Ideas for fillings would be appreciated.


----------



## jkath (Jan 28, 2006)

I love the "goo" part!

I'm keeping this recipe!

As for fillings....
----- instant pudding with whipped cream and chocolate curls on top
----- chicken salad, perhaps?
----- how about my favorite lemon cream? (1/2 fresh lemon juice, 1 can sweetened condensed milk, 1 8oz. tub cool whip. Mix first two together till smooth, carefully folk in cool whip. Refrigerate at least 1-2 hours to firm up. If you want it even thicker in consistency, use a bit less lemon juice)


----------



## Constance (Jan 28, 2006)

I haven't made them since my daughter's wedding (which I was silly enough to cater myself), but I always turned my oven off when they were golden, and let the puffs set and dry out until there were no little beads of moisture on top. 
This was before the age of insulated baking pans, and before I had an oven with an accurate thermostat. 
I must have made a kajillion of them over the years. I should do them again. I can either get Kim to beat the eggs in, or do it in the Kitchen Aid. 

*Creme puffs are so good with chicken or crab salad. 
*Larger ones are lovely with Chicken a la King or other creamed things. 
*I can imagine them as a base for Eggs Benedict.

You could also put some "hot pockets" type fillings in them. 
For instance:
*Pizza filling...made with whatever you like on your pizzas, top with cheese...slice off top, pull out the center, fill, top with cap, and run in the oven till cheese melts. 
*Ham'n cheese, Mayo, and whatever else you wish...cook as above.
*Softly scrambled eggs with whatever...

Those are some savory suggestions. 

You can also just thaw one, fill it with ice cream, and top with store-bought fudge sauce, or whatever you like.


----------



## QSis (Jan 28, 2006)

*Lemon Cream*



			
				jkath said:
			
		

> I love the "goo" part!
> 
> ----- how about my favorite lemon cream? (1/2 fresh lemon juice, 1 can sweetened condensed milk, 1 8oz. tub cool whip.

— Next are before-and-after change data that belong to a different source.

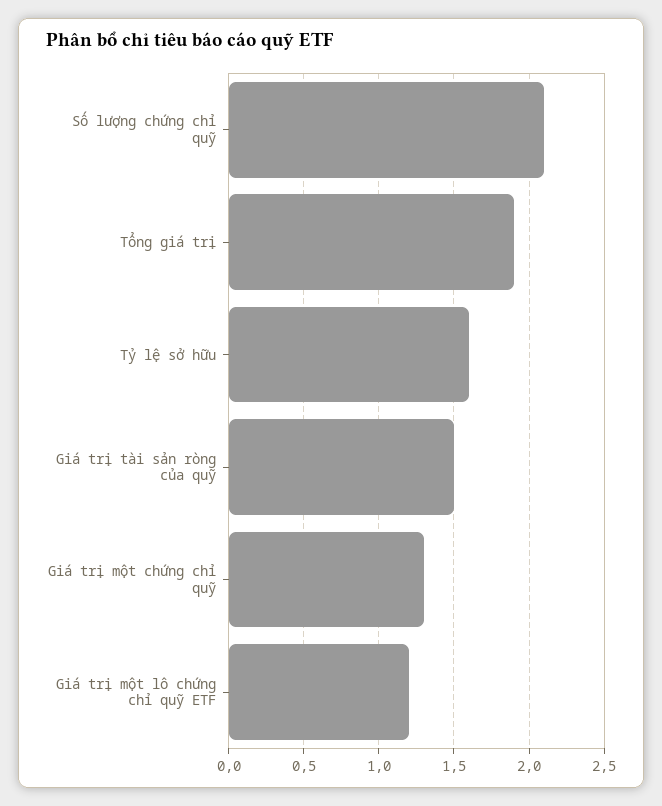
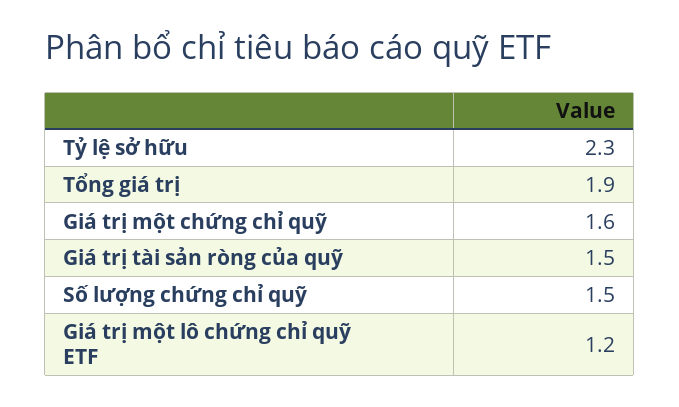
  {
-   "Số lượng chứng chỉ quỹ": 2.1,
+   "Số lượng chứng chỉ quỹ": 1.5,
    "Tổng giá trị": 1.9,
-   "Tỷ lệ sở hữu": 1.6,
+   "Tỷ lệ sở hữu": 2.3,
    "Giá trị tài sản ròng của quỹ": 1.5,
-   "Giá trị một chứng chỉ quỹ": 1.3,
+   "Giá trị một chứng chỉ quỹ": 1.6,
    "Giá trị một lô chứng chỉ quỹ ETF": 1.2
  }

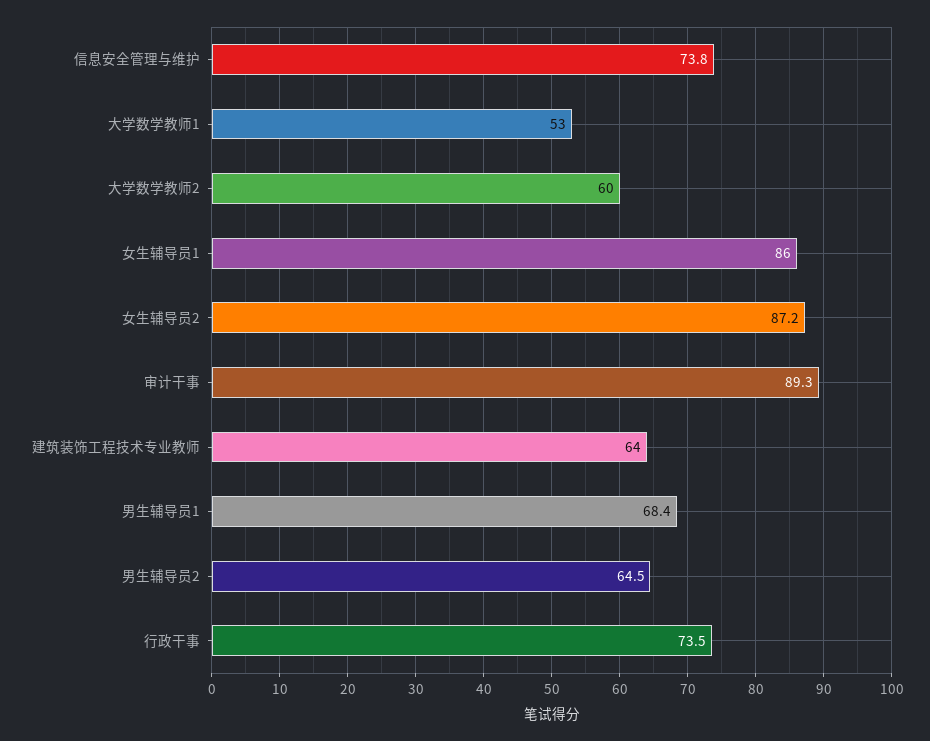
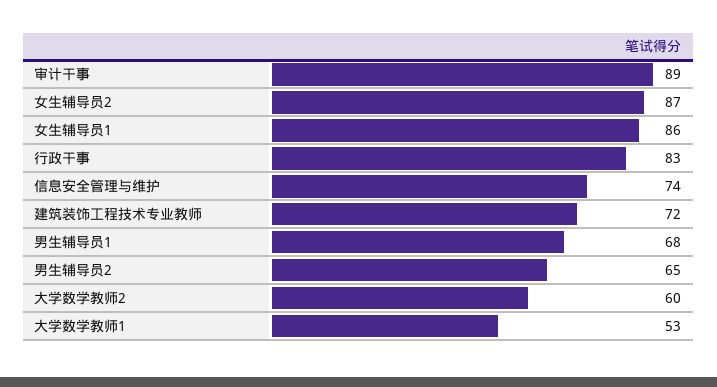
  {
    "信息安全管理与维护": 73.8,
    "大学数学教师1": 53,
    "大学数学教师2": 60,
    "女生辅导员1": 86,
    "女生辅导员2": 87.2,
    "审计干事": 89.3,
-   "建筑装饰工程技术专业教师": 64,
+   "建筑装饰工程技术专业教师": 72,
    "男生辅导员1": 68.4,
    "男生辅导员2": 64.5,
-   "行政干事": 73.5
+   "行政干事": 83
  }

Mix first two together till smooth, carefully folk in cool whip. Refrigerate at least 1-2 hours to firm up. If you want it even thicker in consistency, use a bit less lemon juice)


 
What do you do with the lemon cream, jkath?  Do you usually just eat it in a bowl with a spoon?  

Sounds like a good dessert for my lemon fan of a mother!

Lee


----------



## caliloo (Jan 30, 2006)

For a really easy lemon puff desesrt, mix a few tbsp of lemon curd into a cup of CoolWhip (or real whipped cream) and pipe that into each puff. Put a fresh raspberry on each one and Bob's your uncle. 

Alexa


----------